Canada will send two or three women to race the 1,500 metres in Rio.
“We have four girls who run really fast,” says Athletics Canada head coach Peter Eriksson. “So one of them is not going for sure.”
Known for her dogged attention to detail, Sifuentes, 30, arrives in Edmonton knowing she has done everything in her power to book passage to her second Olympics.
“She leaves no stone unturned in her training and preparation,,” says Dianne Sproll, who coached Sifuentes as a teenager in Winnipeg. “If you think of it, she’s covered it. She is single-minded and more than determined. Whatever it takes, she is going to do it. I’ve never come across an athlete like her before. She just has such intensity.”
Sproll first witnessed that intensity when Sifuentes and her sister joined the Winnipeg Optimist Athletics after a successful elementary school track meet.
Before she tried running, Sifuentes figured she had zero talent in any sports – especially given her awkward attempts at basketball and soccer in gym class.
“I was awful,” she says. “Just terrible. I have no co-ordination. None. I am only a runner.”
Looking back, Sifuentes figures Sproll helped set the foundation for her career. Goal-setting — complete with detailed plans on how to succeed instead of merely dreaming – was encouraged. Complaining was frowned upon.
And above all, Sproll wanted her charges to enjoy their time at the track, which proved difficult at times for a high-achiever like Sifuentes.
“She is very intense and she would be very, very unhappy if she lost a race,” Sproll says. “Sometimes, she would be crying for half an hour straight. I’m not exaggerating. Moaning, crying – no one could console her. It was quite something. And then she would bounce back a day or two later and be more determined and stronger than ever.”
Buoyed by that passion and determination, Sifuentes attended Michigan on a track scholarship, where she earned her degree in civil engineering.
In 2012, Sifuentes might have raced in the dirtiest event in Olympic history.

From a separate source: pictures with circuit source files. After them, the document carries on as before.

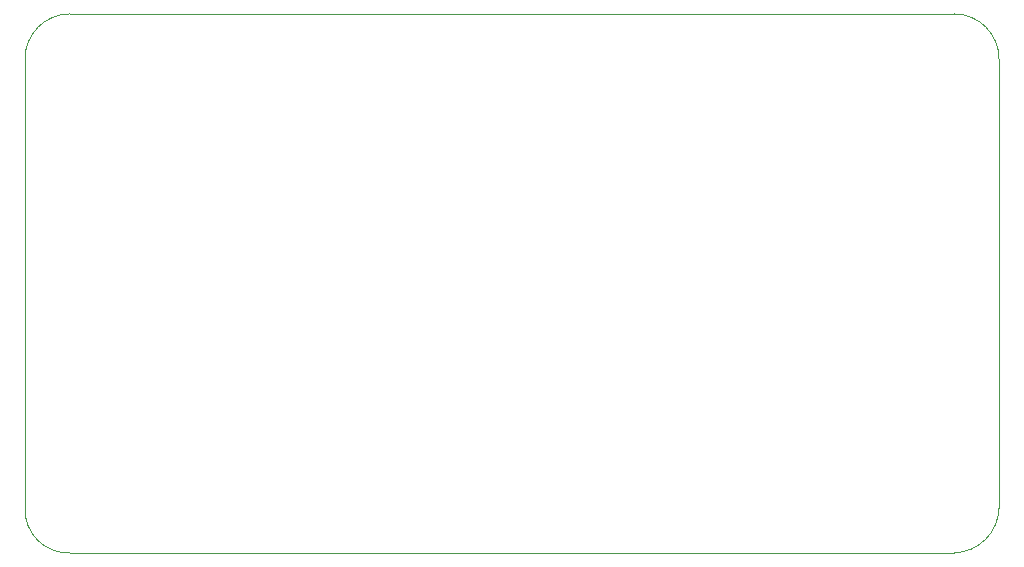
<source format=gm1>
G04 #@! TF.GenerationSoftware,KiCad,Pcbnew,7.0.7*
G04 #@! TF.CreationDate,2024-07-14T01:34:52-07:00*
G04 #@! TF.ProjectId,AnalogBox,416e616c-6f67-4426-9f78-2e6b69636164,rev?*
G04 #@! TF.SameCoordinates,Original*
G04 #@! TF.FileFunction,Profile,NP*
%FSLAX46Y46*%
G04 Gerber Fmt 4.6, Leading zero omitted, Abs format (unit mm)*
G04 Created by KiCad (PCBNEW 7.0.7) date 2024-07-14 01:34:52*
%MOMM*%
%LPD*%
G01*
G04 APERTURE LIST*
G04 #@! TA.AperFunction,Profile*
%ADD10C,0.100000*%
G04 #@! TD*
G04 APERTURE END LIST*
D10*
X29210000Y-25400000D02*
X104140000Y-25400000D01*
X29210000Y-25400000D02*
G75*
G03*
X25400000Y-29210000I0J-3810000D01*
G01*
X107950000Y-29210000D02*
G75*
G03*
X104140000Y-25400000I-3810000J0D01*
G01*
X25400000Y-67310000D02*
G75*
G03*
X29210000Y-71120000I3668130J-141870D01*
G01*
X104140000Y-71120000D02*
X29210000Y-71120000D01*
X104140000Y-71120000D02*
G75*
G03*
X107950000Y-67310000I-98140J3908140D01*
G01*
X107950000Y-29210000D02*
X107950000Y-67310000D01*
X25400000Y-67310000D02*
X25400000Y-29210000D01*
M02*

</source>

Six of the women in the final have been caught or are under suspicion of cheating, including gold medallist Asli Cakir Alptekin of Turkey, who was stripped of her gold medal last summer and is serving an eight-year ban. Stellingwerff made the London semifinal, failing to advance to the final of that race by one agonizing spot. Sifuentes was 10th in her heat. Neither will ever know what might have happened in a clean field.
Instead of dwelling on what she can’t control, Sifuentes is simply focused on running her best race. And while that intensity never left her, she realizes the trials are not a matter of life or death and that she will survive no matter what happens.
“As a favourite to make the Olympic team, the pressure could be crushing me, but instead I am lighthearted,” Sifuentes wrote recently on her blog. “I very badly want to make the team, but simply do not feel that I HAVE TO.”
Once she reaches the finish line of her running career, a career in engineering – perhaps once again as a MythBuster — awaits.
But in the meantime, a chance at Olympic success is upon her in what everyone hopes is a Games not marred by doping.
“Never, ever, underestimate Nicole,” Sproll says. “I know I never have and I never will.”